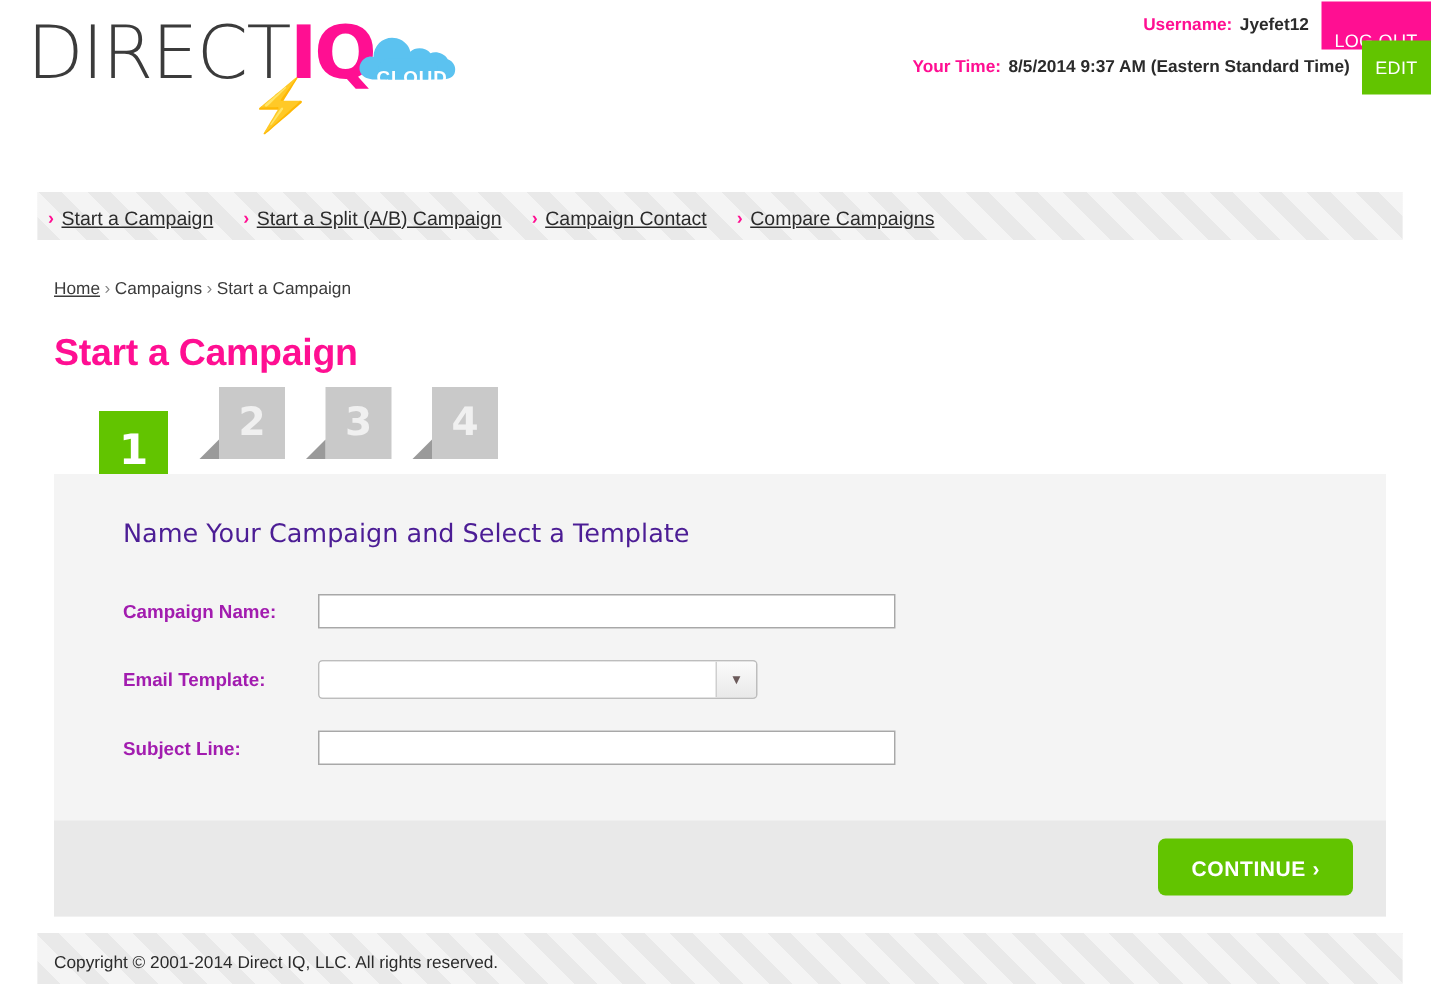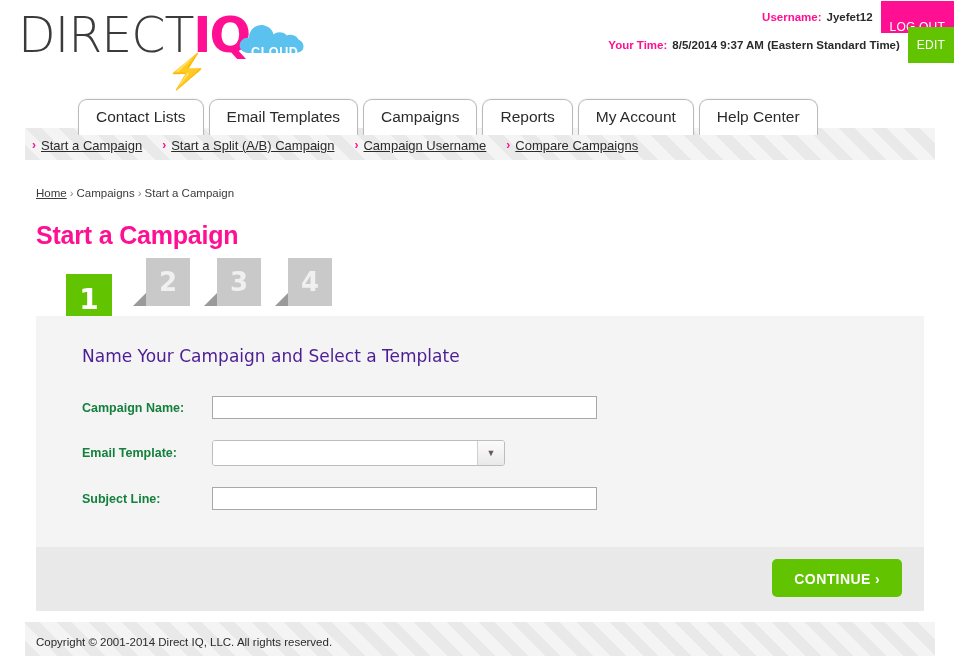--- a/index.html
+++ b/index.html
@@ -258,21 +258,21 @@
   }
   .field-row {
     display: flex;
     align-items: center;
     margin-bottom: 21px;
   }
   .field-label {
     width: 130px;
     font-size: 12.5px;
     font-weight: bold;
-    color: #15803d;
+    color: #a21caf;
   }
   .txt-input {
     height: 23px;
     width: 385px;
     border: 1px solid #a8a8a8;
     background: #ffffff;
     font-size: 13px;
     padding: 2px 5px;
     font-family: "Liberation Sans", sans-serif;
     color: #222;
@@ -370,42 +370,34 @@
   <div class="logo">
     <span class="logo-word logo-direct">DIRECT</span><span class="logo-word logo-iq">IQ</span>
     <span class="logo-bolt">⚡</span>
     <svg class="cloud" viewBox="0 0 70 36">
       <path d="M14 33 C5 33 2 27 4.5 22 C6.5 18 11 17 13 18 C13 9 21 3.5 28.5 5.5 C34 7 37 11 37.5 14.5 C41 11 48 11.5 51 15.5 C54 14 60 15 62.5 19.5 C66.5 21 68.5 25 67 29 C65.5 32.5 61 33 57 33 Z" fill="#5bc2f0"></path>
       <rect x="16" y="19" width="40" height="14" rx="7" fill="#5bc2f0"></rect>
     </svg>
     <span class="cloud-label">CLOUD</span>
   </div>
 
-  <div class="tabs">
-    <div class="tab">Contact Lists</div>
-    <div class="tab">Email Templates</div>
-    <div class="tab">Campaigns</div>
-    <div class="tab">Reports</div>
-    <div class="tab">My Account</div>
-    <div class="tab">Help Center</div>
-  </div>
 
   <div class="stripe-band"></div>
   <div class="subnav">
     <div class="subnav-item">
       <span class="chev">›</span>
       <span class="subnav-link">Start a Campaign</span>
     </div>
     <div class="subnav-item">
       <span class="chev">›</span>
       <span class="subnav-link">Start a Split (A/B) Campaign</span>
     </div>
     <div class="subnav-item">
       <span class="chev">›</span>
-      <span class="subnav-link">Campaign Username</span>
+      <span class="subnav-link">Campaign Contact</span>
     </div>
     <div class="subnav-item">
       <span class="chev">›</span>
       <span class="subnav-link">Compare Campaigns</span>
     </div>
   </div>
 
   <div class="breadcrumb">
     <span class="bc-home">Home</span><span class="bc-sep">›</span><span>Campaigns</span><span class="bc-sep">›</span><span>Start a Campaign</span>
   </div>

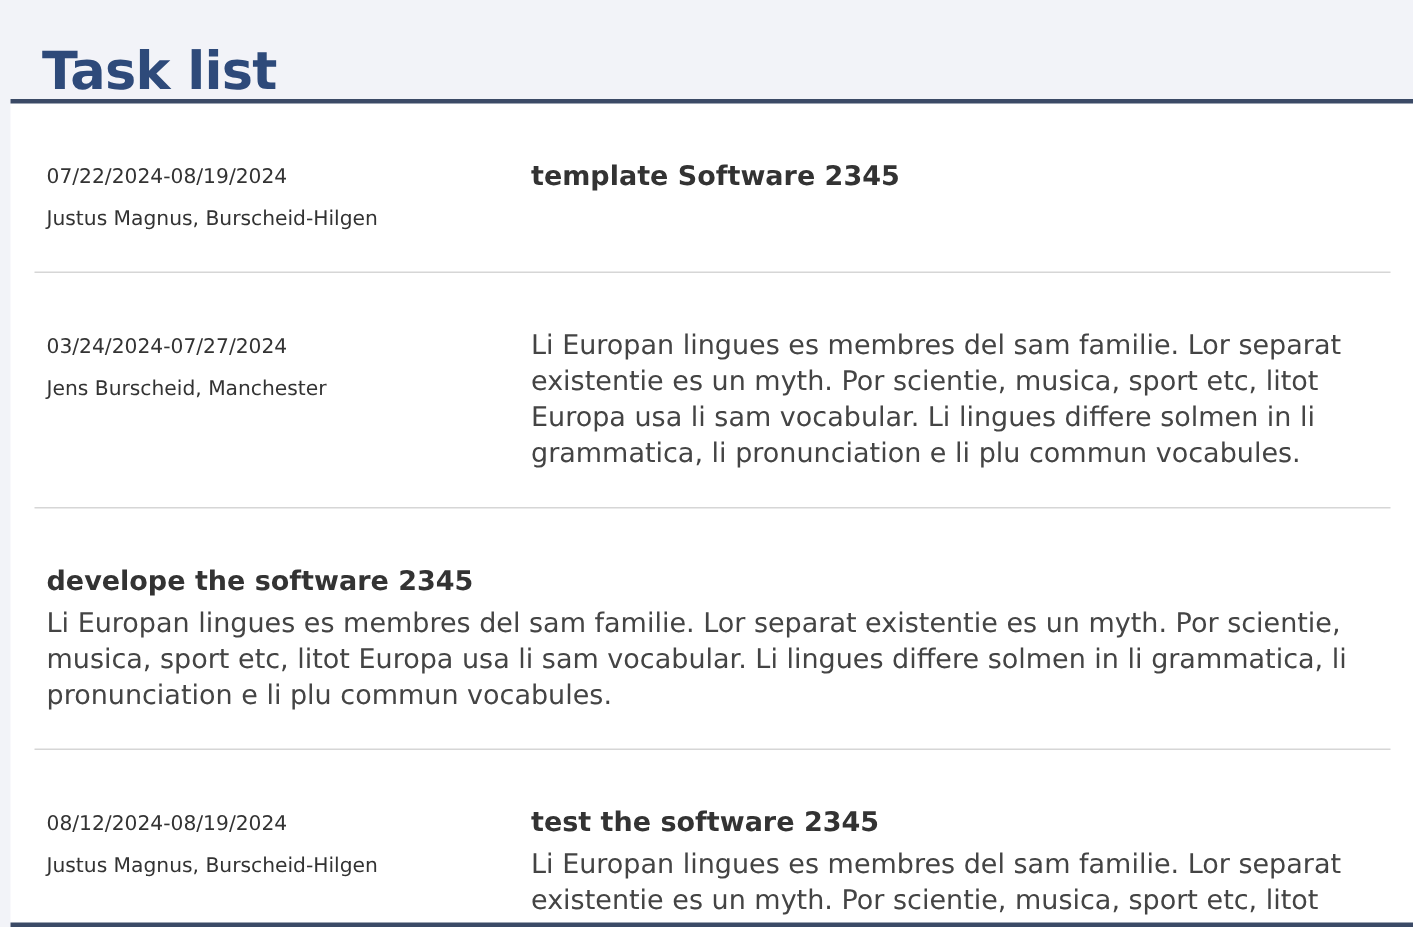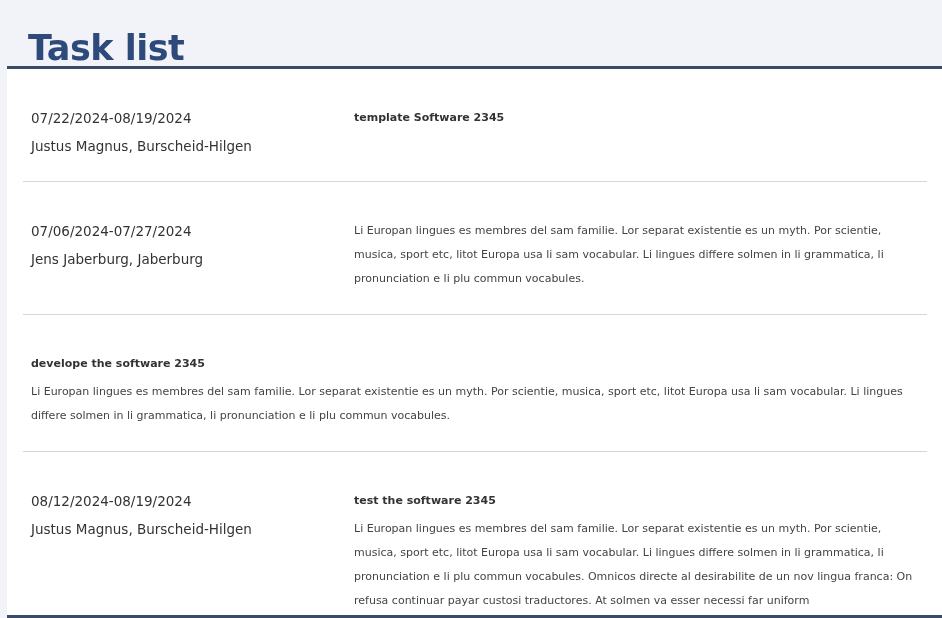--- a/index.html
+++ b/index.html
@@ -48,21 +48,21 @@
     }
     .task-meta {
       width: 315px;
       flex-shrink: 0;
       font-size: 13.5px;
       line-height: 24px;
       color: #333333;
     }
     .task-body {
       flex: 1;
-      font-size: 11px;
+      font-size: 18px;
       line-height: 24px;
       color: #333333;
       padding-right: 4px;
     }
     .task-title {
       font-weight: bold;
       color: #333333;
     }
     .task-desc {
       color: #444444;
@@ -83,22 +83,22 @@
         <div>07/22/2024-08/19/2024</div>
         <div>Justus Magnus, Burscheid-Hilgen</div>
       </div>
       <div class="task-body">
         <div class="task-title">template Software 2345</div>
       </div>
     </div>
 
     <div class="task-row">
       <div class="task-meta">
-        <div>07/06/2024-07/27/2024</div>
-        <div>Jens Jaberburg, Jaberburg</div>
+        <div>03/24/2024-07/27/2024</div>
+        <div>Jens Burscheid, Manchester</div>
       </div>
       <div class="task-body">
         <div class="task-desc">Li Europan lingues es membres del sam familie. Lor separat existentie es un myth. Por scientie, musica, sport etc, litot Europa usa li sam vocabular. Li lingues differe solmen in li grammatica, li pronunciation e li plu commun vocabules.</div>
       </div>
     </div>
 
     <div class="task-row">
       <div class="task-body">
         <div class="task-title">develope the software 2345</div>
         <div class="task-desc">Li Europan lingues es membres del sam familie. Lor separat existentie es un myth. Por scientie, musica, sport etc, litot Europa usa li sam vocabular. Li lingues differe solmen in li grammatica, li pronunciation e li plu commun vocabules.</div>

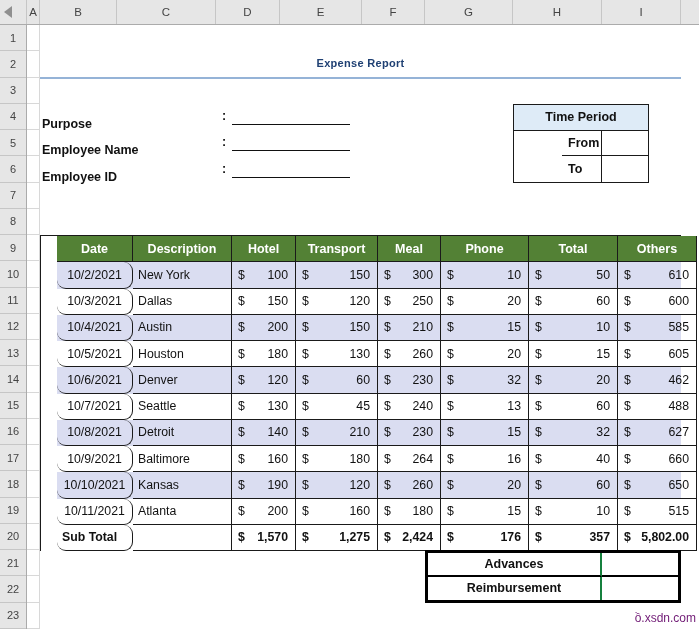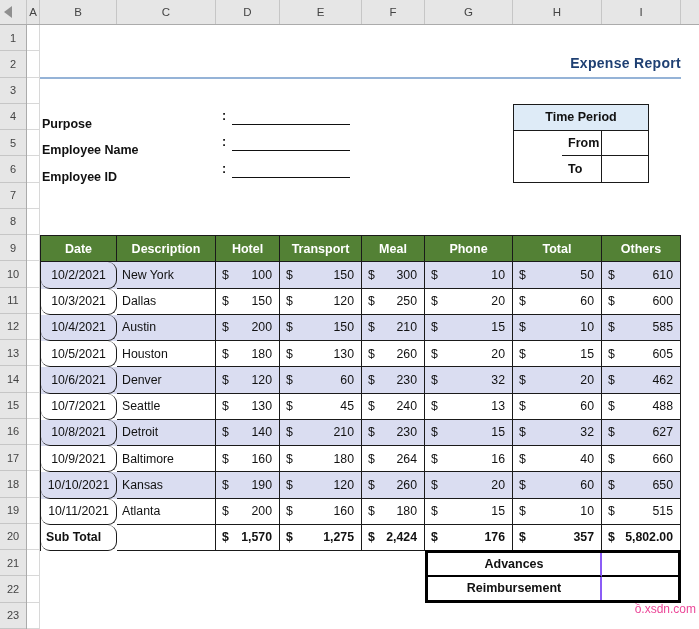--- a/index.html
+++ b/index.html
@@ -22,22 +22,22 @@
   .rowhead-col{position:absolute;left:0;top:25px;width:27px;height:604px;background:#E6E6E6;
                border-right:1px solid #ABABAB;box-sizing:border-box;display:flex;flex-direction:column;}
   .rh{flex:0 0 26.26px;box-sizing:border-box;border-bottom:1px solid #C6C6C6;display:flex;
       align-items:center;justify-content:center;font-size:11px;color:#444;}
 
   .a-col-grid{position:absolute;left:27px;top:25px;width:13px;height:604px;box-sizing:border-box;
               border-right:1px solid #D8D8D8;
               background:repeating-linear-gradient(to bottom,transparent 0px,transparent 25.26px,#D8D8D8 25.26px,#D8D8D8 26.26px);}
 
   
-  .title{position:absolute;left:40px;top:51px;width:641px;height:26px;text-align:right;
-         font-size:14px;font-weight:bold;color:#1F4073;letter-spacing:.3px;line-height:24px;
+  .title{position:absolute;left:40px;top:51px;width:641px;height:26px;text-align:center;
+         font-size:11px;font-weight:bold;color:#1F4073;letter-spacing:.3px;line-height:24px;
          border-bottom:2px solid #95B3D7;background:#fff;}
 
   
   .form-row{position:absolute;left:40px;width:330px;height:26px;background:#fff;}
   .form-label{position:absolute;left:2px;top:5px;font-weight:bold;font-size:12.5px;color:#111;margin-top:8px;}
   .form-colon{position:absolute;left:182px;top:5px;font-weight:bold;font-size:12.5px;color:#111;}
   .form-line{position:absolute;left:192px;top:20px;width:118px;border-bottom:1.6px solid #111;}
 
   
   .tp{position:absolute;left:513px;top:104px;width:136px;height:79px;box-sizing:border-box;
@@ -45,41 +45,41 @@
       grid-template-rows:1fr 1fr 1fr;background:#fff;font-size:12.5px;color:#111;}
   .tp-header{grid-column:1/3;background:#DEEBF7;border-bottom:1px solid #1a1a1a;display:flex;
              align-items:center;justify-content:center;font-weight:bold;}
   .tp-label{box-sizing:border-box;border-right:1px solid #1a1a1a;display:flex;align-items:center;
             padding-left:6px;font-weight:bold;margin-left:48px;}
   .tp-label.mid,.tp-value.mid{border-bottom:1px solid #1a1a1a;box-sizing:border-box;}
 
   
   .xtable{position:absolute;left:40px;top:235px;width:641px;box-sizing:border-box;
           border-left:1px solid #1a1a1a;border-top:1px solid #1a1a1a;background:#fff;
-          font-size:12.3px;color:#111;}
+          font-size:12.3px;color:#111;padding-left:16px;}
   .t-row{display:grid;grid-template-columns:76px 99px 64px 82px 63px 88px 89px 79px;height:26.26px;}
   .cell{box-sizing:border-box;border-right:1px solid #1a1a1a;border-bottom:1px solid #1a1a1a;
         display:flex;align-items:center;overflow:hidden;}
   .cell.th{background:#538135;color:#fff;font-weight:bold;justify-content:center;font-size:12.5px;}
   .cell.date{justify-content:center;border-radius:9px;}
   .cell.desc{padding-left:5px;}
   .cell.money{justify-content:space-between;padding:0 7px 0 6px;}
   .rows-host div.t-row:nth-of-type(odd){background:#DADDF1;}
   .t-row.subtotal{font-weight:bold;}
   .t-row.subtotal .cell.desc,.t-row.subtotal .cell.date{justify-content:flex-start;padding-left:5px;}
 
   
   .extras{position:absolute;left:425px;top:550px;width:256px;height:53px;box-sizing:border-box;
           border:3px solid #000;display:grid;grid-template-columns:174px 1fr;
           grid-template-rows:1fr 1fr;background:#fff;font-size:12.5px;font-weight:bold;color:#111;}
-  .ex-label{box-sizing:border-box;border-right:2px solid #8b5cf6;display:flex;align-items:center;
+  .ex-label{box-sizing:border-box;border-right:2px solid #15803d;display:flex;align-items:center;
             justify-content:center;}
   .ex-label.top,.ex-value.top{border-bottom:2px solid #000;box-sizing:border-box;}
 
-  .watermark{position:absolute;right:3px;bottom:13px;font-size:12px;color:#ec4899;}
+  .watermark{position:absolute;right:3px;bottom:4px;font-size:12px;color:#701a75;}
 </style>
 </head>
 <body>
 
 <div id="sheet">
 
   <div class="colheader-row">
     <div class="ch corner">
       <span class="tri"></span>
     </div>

= = = = = = =

From the records above, give again exactly the lines running from the line with "align-items: center;" to the line with "width: 385px;", inclusive.

     align-items: center;
     margin-bottom: 21px;
   }
   .field-label {
     width: 130px;
     font-size: 12.5px;
     font-weight: bold;
-    color: #15803d;
+    color: #a21caf;
   }
   .txt-input {
     height: 23px;
     width: 385px;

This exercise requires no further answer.